I have finished my stepmother’s gift, and I am pretty happy with the end result. They are simple and pretty and the whole project cost under $10.00. I made 50 cards in all. The next project on my crazy agenda is a messenger bag for my 17 year old sister. I finally have everything I need to get it made. I will be working with canvas and leather and other materials I have never used before, such as fusible webbing. Also, I have actually never made a bag before. Sooo.. fun? Wish me luck.
Today two things happened. First, I actually started a Christmas gift! I started making cards for my Stepmother. I had the idea to make every occasion cards for her, as she is the sweet & thoughtful type. She once sent me a “Thank you” card for a “Thank you” card I sent her for a gift she bought me for no reason. See my point? So. I thought it would be great to make cards for her and a cute box with dividers to keep them in. So, after a 2 hour trip to the craft store (with a unamused toddler, we will call her Sweet P) I was able to get all the supplies I should need for the aforementioned card project, a messenger bag for my sister, curtains for my mother-in-law and 2 Dora backpacks for my nieces. I also got some beautiful cream georgette for a “remains to be seen” project. How much did I spend?? Well, I’ll tell you, $10.83. My secret,40% and a gift card. It was my birthday in November. So, yup I am still consuming, but I hope this will be last of it. I am flying straight from here on out. The majority of the materials needed for these projects I actually bought at a thrift store. Such as the curtains for my mother-in-law. I am a big fan of getting things from the thrift store and repurposing them. But, I will save that adventure for a later blog. Back to the cards, they are adorable. I finished all the “Thank You” and started on the “Congratulations” during Sweet P’s nap time. I had the idea to deconstruct cards I have received and have been hoarding for years to make new cards. Wedding cards are perfect for this because they have so much “going on” with multiple layers and inserts and such. At first, I questioned if it was some how sacrilegious to reuse my wedding cards, but then my practical side won out. The cards are just paper, it was the thought that counts. So…those cards are getting to bring joy twice! I hope to finish the cards tomorrow and I will post pictures of the finished project, unless they are hideous and then I will steal photos from someone else’s blog and pass them off as my own. The second big event of the day?? As, I was leaving the house to pick up my hubby I saw something good poking out of my neighbors trash. I casually walked by and what did I find? 2 rolls of unopened-never-been-used-Christmas-wrapping-paper!! Score!! I threw those bad boys in the stroller and lifted my head high, because there “aint no shame in my game!”.

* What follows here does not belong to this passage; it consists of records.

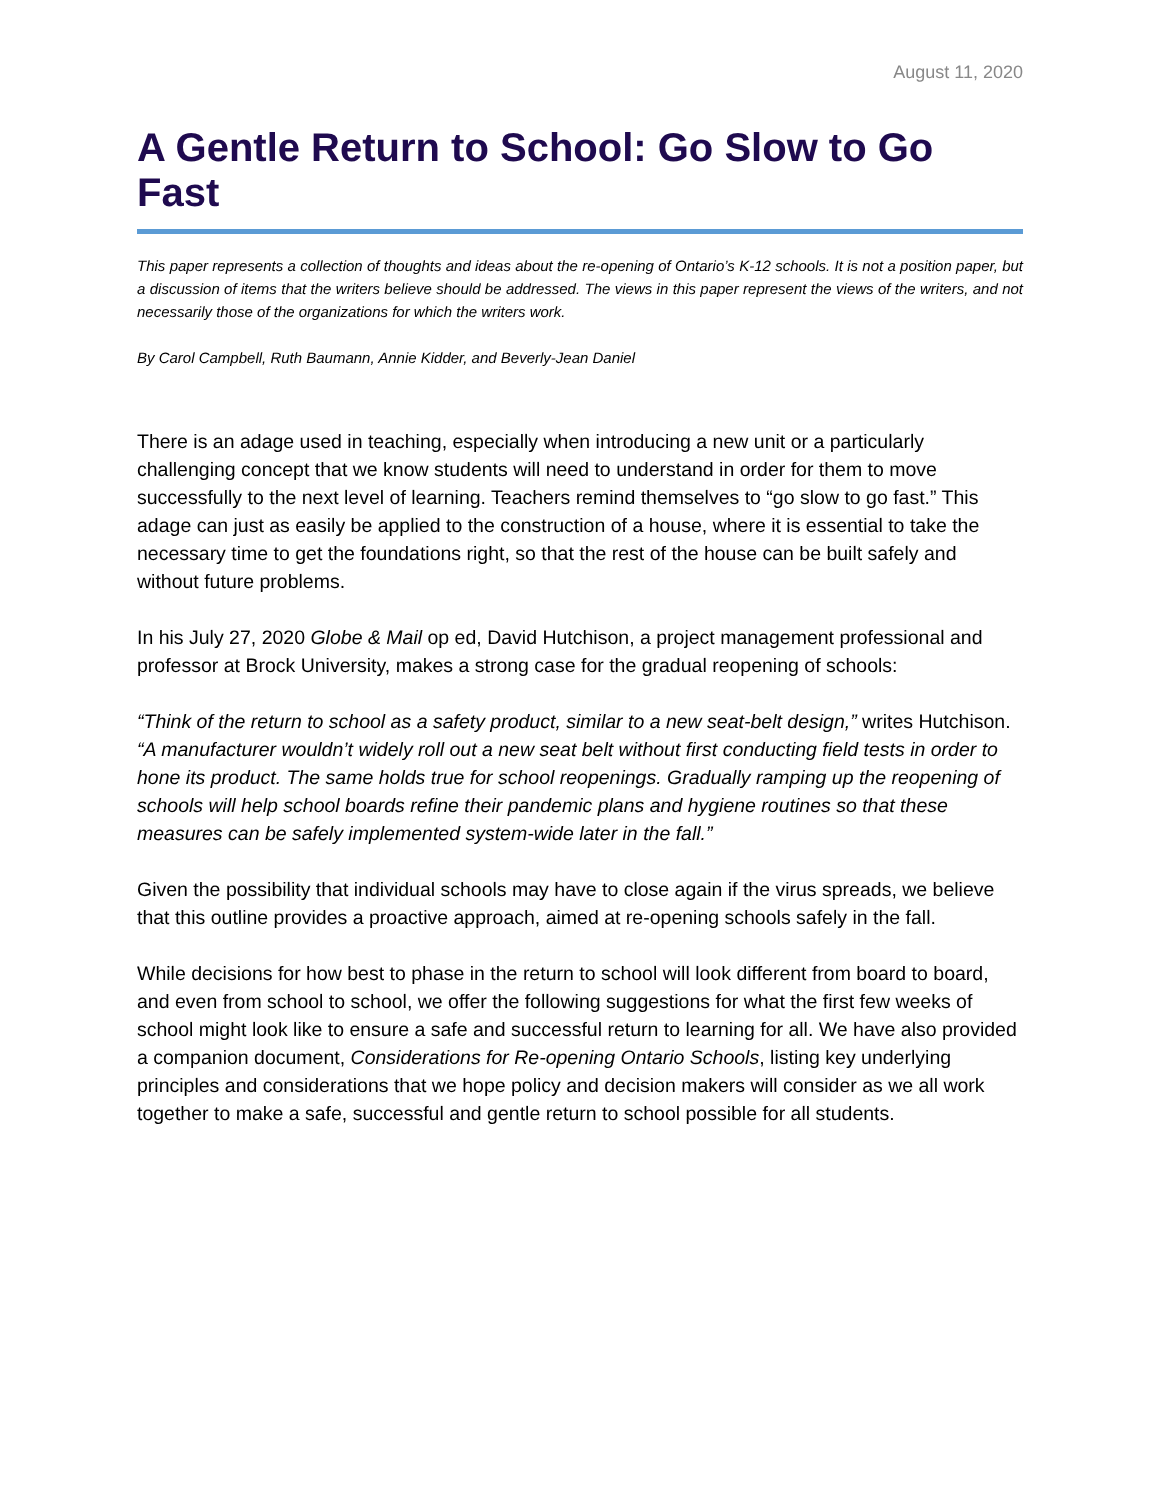August 11, 2020
A Gentle Return to School: Go Slow to Go Fast
This paper represents a collection of thoughts and ideas about the re-opening of Ontario’s K-12 schools. It is not a position paper, but a discussion of items that the writers believe should be addressed. The views in this paper represent the views of the writers, and not necessarily those of the organizations for which the writers work.
By Carol Campbell, Ruth Baumann, Annie Kidder, and Beverly-Jean Daniel
There is an adage used in teaching, especially when introducing a new unit or a particularly challenging concept that we know students will need to understand in order for them to move successfully to the next level of learning. Teachers remind themselves to “go slow to go fast.” This adage can just as easily be applied to the construction of a house, where it is essential to take the necessary time to get the foundations right, so that the rest of the house can be built safely and without future problems.
In his July 27, 2020 Globe & Mail op ed, David Hutchison, a project management professional and professor at Brock University, makes a strong case for the gradual reopening of schools:
“Think of the return to school as a safety product, similar to a new seat-belt design,” writes Hutchison. “A manufacturer wouldn’t widely roll out a new seat belt without first conducting field tests in order to hone its product. The same holds true for school reopenings. Gradually ramping up the reopening of schools will help school boards refine their pandemic plans and hygiene routines so that these measures can be safely implemented system-wide later in the fall.”
Given the possibility that individual schools may have to close again if the virus spreads, we believe that this outline provides a proactive approach, aimed at re-opening schools safely in the fall.
While decisions for how best to phase in the return to school will look different from board to board, and even from school to school, we offer the following suggestions for what the first few weeks of school might look like to ensure a safe and successful return to learning for all. We have also provided a companion document, Considerations for Re-opening Ontario Schools, listing key underlying principles and considerations that we hope policy and decision makers will consider as we all work together to make a safe, successful and gentle return to school possible for all students.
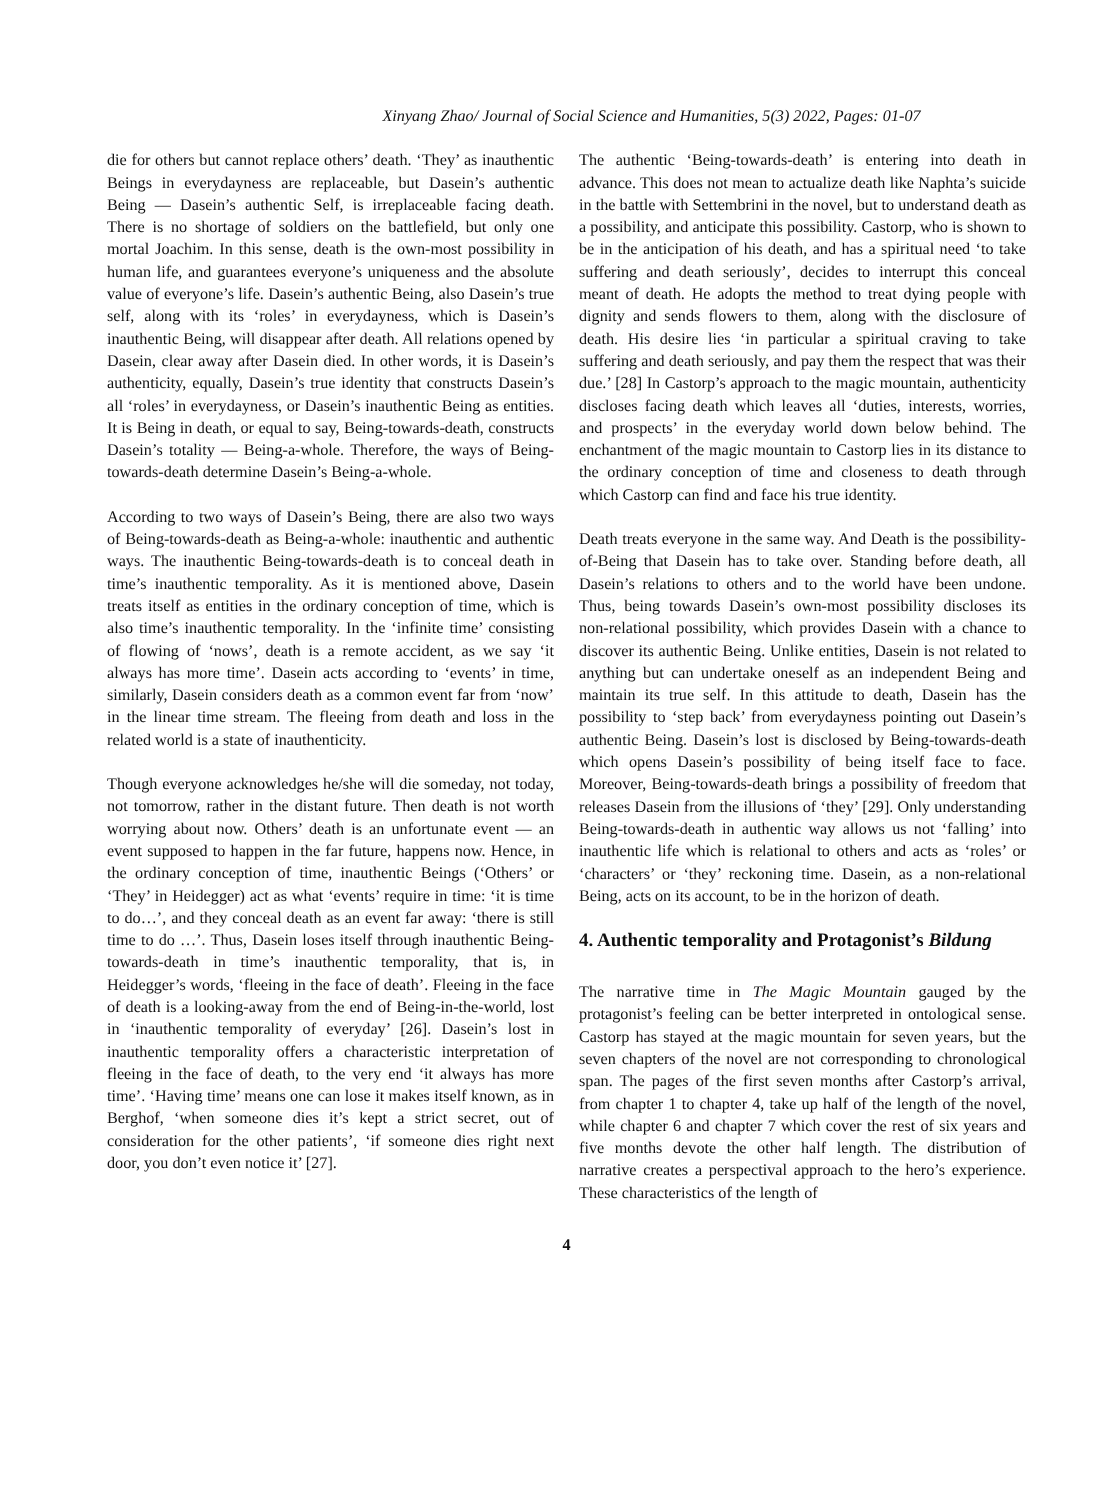Xinyang Zhao/ Journal of Social Science and Humanities, 5(3) 2022, Pages: 01-07
die for others but cannot replace others’ death. ‘They’ as inauthentic Beings in everydayness are replaceable, but Dasein’s authentic Being — Dasein’s authentic Self, is irreplaceable facing death. There is no shortage of soldiers on the battlefield, but only one mortal Joachim. In this sense, death is the own-most possibility in human life, and guarantees everyone’s uniqueness and the absolute value of everyone’s life. Dasein’s authentic Being, also Dasein’s true self, along with its ‘roles’ in everydayness, which is Dasein’s inauthentic Being, will disappear after death. All relations opened by Dasein, clear away after Dasein died. In other words, it is Dasein’s authenticity, equally, Dasein’s true identity that constructs Dasein’s all ‘roles’ in everydayness, or Dasein’s inauthentic Being as entities. It is Being in death, or equal to say, Being-towards-death, constructs Dasein’s totality — Being-a-whole. Therefore, the ways of Being-towards-death determine Dasein’s Being-a-whole.
According to two ways of Dasein’s Being, there are also two ways of Being-towards-death as Being-a-whole: inauthentic and authentic ways. The inauthentic Being-towards-death is to conceal death in time’s inauthentic temporality. As it is mentioned above, Dasein treats itself as entities in the ordinary conception of time, which is also time’s inauthentic temporality. In the ‘infinite time’ consisting of flowing of ‘nows’, death is a remote accident, as we say ‘it always has more time’. Dasein acts according to ‘events’ in time, similarly, Dasein considers death as a common event far from ‘now’ in the linear time stream. The fleeing from death and loss in the related world is a state of inauthenticity.
Though everyone acknowledges he/she will die someday, not today, not tomorrow, rather in the distant future. Then death is not worth worrying about now. Others’ death is an unfortunate event — an event supposed to happen in the far future, happens now. Hence, in the ordinary conception of time, inauthentic Beings (‘Others’ or ‘They’ in Heidegger) act as what ‘events’ require in time: ‘it is time to do…’, and they conceal death as an event far away: ‘there is still time to do …’. Thus, Dasein loses itself through inauthentic Being-towards-death in time’s inauthentic temporality, that is, in Heidegger’s words, ‘fleeing in the face of death’. Fleeing in the face of death is a looking-away from the end of Being-in-the-world, lost in ‘inauthentic temporality of everyday’ [26]. Dasein’s lost in inauthentic temporality offers a characteristic interpretation of fleeing in the face of death, to the very end ‘it always has more time’. ‘Having time’ means one can lose it makes itself known, as in Berghof, ‘when someone dies it’s kept a strict secret, out of consideration for the other patients’, ‘if someone dies right next door, you don’t even notice it’ [27].
The authentic ‘Being-towards-death’ is entering into death in advance. This does not mean to actualize death like Naphta’s suicide in the battle with Settembrini in the novel, but to understand death as a possibility, and anticipate this possibility. Castorp, who is shown to be in the anticipation of his death, and has a spiritual need ‘to take suffering and death seriously’, decides to interrupt this conceal meant of death. He adopts the method to treat dying people with dignity and sends flowers to them, along with the disclosure of death. His desire lies ‘in particular a spiritual craving to take suffering and death seriously, and pay them the respect that was their due.’ [28] In Castorp’s approach to the magic mountain, authenticity discloses facing death which leaves all ‘duties, interests, worries, and prospects’ in the everyday world down below behind. The enchantment of the magic mountain to Castorp lies in its distance to the ordinary conception of time and closeness to death through which Castorp can find and face his true identity.
Death treats everyone in the same way. And Death is the possibility-of-Being that Dasein has to take over. Standing before death, all Dasein’s relations to others and to the world have been undone. Thus, being towards Dasein’s own-most possibility discloses its non-relational possibility, which provides Dasein with a chance to discover its authentic Being. Unlike entities, Dasein is not related to anything but can undertake oneself as an independent Being and maintain its true self. In this attitude to death, Dasein has the possibility to ‘step back’ from everydayness pointing out Dasein’s authentic Being. Dasein’s lost is disclosed by Being-towards-death which opens Dasein’s possibility of being itself face to face. Moreover, Being-towards-death brings a possibility of freedom that releases Dasein from the illusions of ‘they’ [29]. Only understanding Being-towards-death in authentic way allows us not ‘falling’ into inauthentic life which is relational to others and acts as ‘roles’ or ‘characters’ or ‘they’ reckoning time. Dasein, as a non-relational Being, acts on its account, to be in the horizon of death.
4. Authentic temporality and Protagonist’s Bildung
The narrative time in The Magic Mountain gauged by the protagonist’s feeling can be better interpreted in ontological sense. Castorp has stayed at the magic mountain for seven years, but the seven chapters of the novel are not corresponding to chronological span. The pages of the first seven months after Castorp’s arrival, from chapter 1 to chapter 4, take up half of the length of the novel, while chapter 6 and chapter 7 which cover the rest of six years and five months devote the other half length. The distribution of narrative creates a perspectival approach to the hero’s experience. These characteristics of the length of
4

“The Holidays” are approaching. Christmas mania is in full swing. Black Friday, Cyber Monday, now is the time to buy.
It seems everyone wants to sell me something and hoping to save me money by doing so. My friends and family need to know I love them, and that love needs to be shiny and/or plastic, most likely “made in China” and sent to me with “free” shipping from California. Stockings are being hung by the chimney with care with hopes that an Ipod will soon be in there. Never am I so repulsed by the consumer culture than in the month of December. The constant bid and beg for my dollar makes my already clenched fist even tighter around it. It makes me question, “What is this thing worth if they want it so badly?”.
They have teams, agencies, analysts and psychologists all working together to figure out what/who the consumer is, they want to understand us, so they can take our money. They are working like little elves around the clock to create the perfect toys we won’t be able to resist. They are creating a need in us, that previously did not exist. Isn’t this called manipulation. Are they doing it to make our lives better, do we really need this “new thing” to be happier? I would say maybe I do not. I feel like so many people are broke right now, myself included, that the need is strong. We want to be able to buy things for the people we love, we want them to be happy, we want to be happy even if it is only for a day. I bet my kid would love a play kitchen for $151.00 from Toy R Us and I would love to see her face when she opens it…But, why would I spend that much money just for that one moment? She has true simple joy everyday, it doesn’t need to be bought. Why am I trying to buy joy? It feels like trying to buy air, when it is free all around me. So, here I am wondering if I could do better. Be more creative, thoughtful, and joyful by consuming less. What if instead of spending countless hours out shopping this month I stay home with my family and be with them?? CRAZY! I am 33 years old, I own a home, I have a really wonderful husband, a crazy happy baby, and one stinky cat. I have enough. I want less stuff and more joy, so from here forward I am anti-consumer. I will make Christmas this year, after all isn’t the thought that counts. I feel a little crazy and wish I thought of this 6 months ago, with Christmas being in 4 weeks and all. Also, I am not a crafter. Carolanne Ingalls I am not. I have desperately wanted to be a crafter but historically I lack the follow-through it takes to make baby clothes, quilts, jewelry, candles, soap, scarves, etcetera. So, this is going to be personally challenging and potentially embarrassing. I am counting on the nonstop holiday stimulus to keep me
angry motivated enough to succeed and books from the library and other peoples crafty blogs for the know how. It won’t be easy, but I doubt it will be has hard as they make it out to be..right?